PASSAGE PROVIDED:

-- -- --

Out-Law News | 13 Jul 2009 | 4:09 pm | 2 min. read
The ASA's Code of Practice does not have the force of law but the ASA can refer repeat breakers of the Code to the OFT. It referred Ryanair over its advertising and website, and the Irish airline has now agreed to change the way it communicates about the price of its services.
The OFT said that Ryanair has now agreed to provide clear information about its 'price guarantee'. When it claims to offer the lowest prices it has agreed to qualify that statement where necessary.
It has also agreed to give more prominence to extra costs such as those for checked-in baggage in email and web communications. Ryanair will also give more prominence in offers to information about when offers are not available and other offer-restricting information, the OFT said.
Ryanair had been the subject of several formal and informal complaints to the ASA. It said that it had to refer the cases to the OFT because of the company's "repeated breaches of the non-broadcast Advertising Code and for refusal to cooperate with the self-regulatory system".
Budget airlines which channel most of their bookings through their own websites have attracted regulatory scrutiny before. The European Commission said in December that it was going to step up scrutiny of companies to ensure they complied with its Air Services Regulations, which came into force last November.
Those regulations say that "optional price supplements shall be communicated in a clear, transparent and unambiguous way at the start of any booking process and their acceptance by the customer shall be on an ‘opt-in’ basis".
In December Ryanair and easyJet were both found to flout the Regulations by operating pre-checked boxes indicating consent for charges for insurance and checked-in luggage.

-- -- --

Collected data entries:
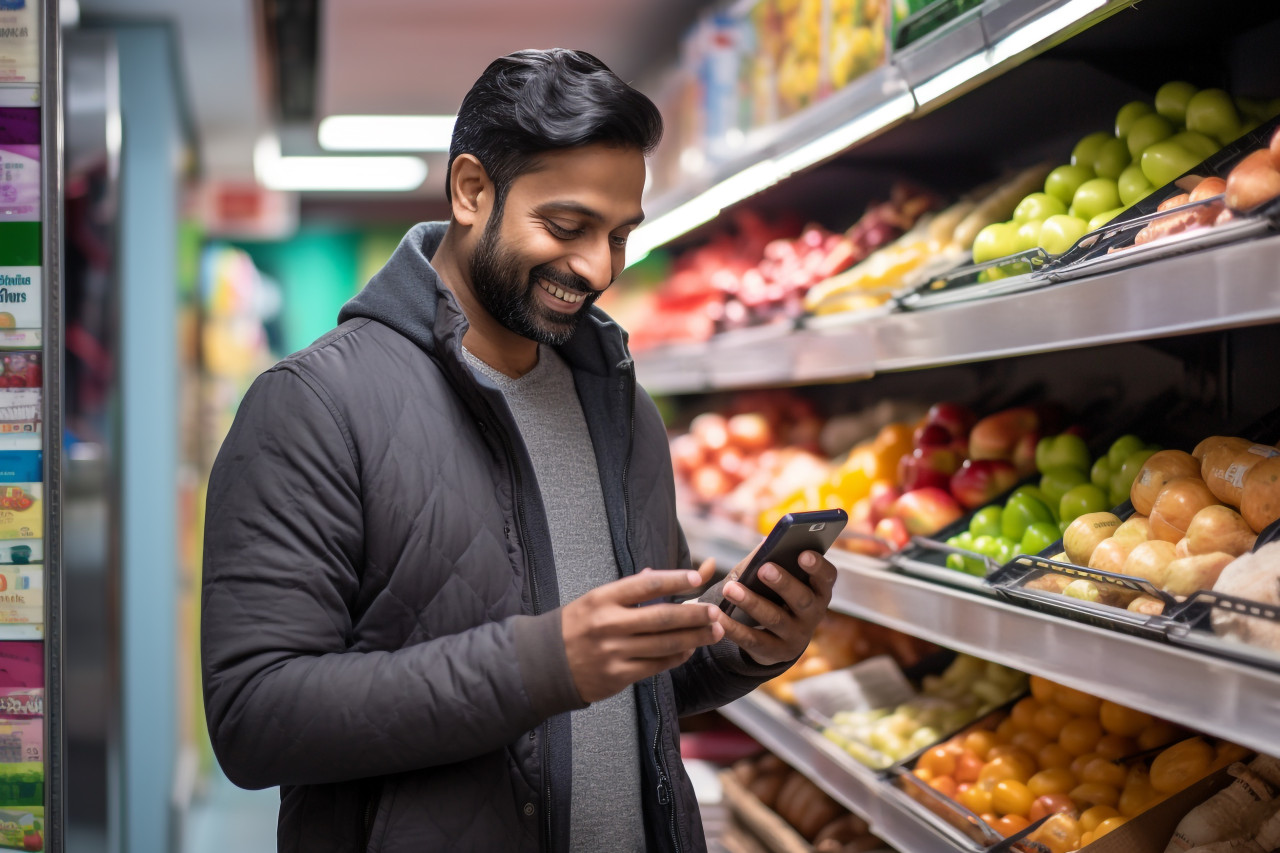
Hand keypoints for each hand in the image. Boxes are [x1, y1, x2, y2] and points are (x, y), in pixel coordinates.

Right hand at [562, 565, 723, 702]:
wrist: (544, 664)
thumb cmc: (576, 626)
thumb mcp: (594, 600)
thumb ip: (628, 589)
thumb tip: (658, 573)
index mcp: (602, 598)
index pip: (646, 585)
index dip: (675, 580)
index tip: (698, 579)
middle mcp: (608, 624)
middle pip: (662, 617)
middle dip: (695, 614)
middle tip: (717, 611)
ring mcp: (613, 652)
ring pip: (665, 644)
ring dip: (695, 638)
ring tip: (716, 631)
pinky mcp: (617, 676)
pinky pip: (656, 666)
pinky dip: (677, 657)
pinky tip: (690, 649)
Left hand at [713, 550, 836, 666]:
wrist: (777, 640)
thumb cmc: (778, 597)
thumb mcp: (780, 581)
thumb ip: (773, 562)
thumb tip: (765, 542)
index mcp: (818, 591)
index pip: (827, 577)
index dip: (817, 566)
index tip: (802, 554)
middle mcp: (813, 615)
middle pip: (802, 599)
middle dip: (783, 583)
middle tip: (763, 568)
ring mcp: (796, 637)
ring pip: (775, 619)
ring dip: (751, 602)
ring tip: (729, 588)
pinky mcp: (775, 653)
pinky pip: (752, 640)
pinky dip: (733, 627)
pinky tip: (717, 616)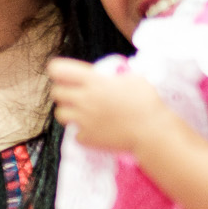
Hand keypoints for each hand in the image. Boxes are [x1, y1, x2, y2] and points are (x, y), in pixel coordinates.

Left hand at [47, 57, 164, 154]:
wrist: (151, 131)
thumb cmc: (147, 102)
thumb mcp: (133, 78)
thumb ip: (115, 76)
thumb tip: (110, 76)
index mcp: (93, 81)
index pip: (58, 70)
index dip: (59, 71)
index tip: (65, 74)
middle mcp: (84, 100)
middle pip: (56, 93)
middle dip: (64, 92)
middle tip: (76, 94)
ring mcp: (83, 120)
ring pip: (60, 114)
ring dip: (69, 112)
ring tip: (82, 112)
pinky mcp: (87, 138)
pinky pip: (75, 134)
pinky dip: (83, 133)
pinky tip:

-- -- --

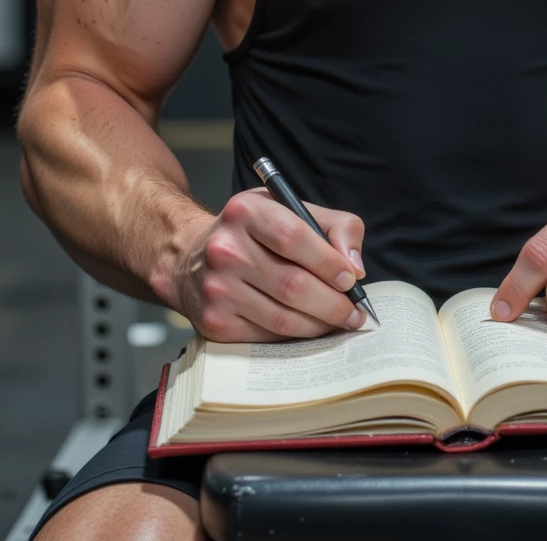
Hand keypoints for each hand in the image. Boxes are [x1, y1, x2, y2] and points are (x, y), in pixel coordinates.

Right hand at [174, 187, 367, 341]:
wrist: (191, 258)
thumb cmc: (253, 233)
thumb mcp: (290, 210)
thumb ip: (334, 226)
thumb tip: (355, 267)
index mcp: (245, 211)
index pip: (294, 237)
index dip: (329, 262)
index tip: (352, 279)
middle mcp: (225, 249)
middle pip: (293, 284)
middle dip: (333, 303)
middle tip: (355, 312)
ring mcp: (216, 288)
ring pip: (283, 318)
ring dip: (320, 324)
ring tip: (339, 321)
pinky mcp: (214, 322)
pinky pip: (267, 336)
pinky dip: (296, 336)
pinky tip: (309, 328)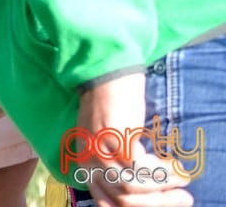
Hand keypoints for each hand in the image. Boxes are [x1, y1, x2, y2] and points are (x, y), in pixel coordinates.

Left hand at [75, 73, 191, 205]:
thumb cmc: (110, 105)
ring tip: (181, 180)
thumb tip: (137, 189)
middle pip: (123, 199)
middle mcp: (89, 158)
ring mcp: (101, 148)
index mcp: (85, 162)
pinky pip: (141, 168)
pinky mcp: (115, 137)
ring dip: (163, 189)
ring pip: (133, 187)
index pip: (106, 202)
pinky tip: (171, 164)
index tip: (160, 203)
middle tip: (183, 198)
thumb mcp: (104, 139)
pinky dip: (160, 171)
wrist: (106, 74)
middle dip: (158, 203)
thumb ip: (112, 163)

-- -- --

BRIEF:
Can you carry on the news article about Ryanair's advertising, picking up after its last sentence? This listing has no connection to the article on Ryanair's advertising.

ANSWER TO THIS TASK:
Ryanair no longer automatically pre-selects those services, but easyJet's UK website still does.
"Each flight you book will automatically include one hold bag (up to 20kg) per person for which a fee will be pre-selected. You may change this allowance on the next page," says easyJet.com's booking system.
"For your peace of mind we will also add travel insurance to your booking. If you wish not to take up this option or if you already have travel insurance, please remove it on the next page," it says.
The OFT said that it was not responsible for airlines and their websites complying with the Regulations. It also said that, unusually, there is actually no penalty for breaking the Regulations.
"As an EU Regulation the Air Services Regulation (ASR) carries the force of law in the UK and airlines should therefore comply with it," said an OFT spokesman. "However, UK legislation implementing sanctions for non-compliance with Article 23 of the ASR have yet to be put in place. This means that although the ASR has legal force it cannot be enforced."
"The Department for Transport is currently progressing the implementation of the relevant UK legislation, which will introduce sanctions for non compliance but it is unclear when it will come into effect," said the OFT spokesman. "We understand that the Civil Aviation Authority will be the primary enforcer of the ASR when sanctions are put in place."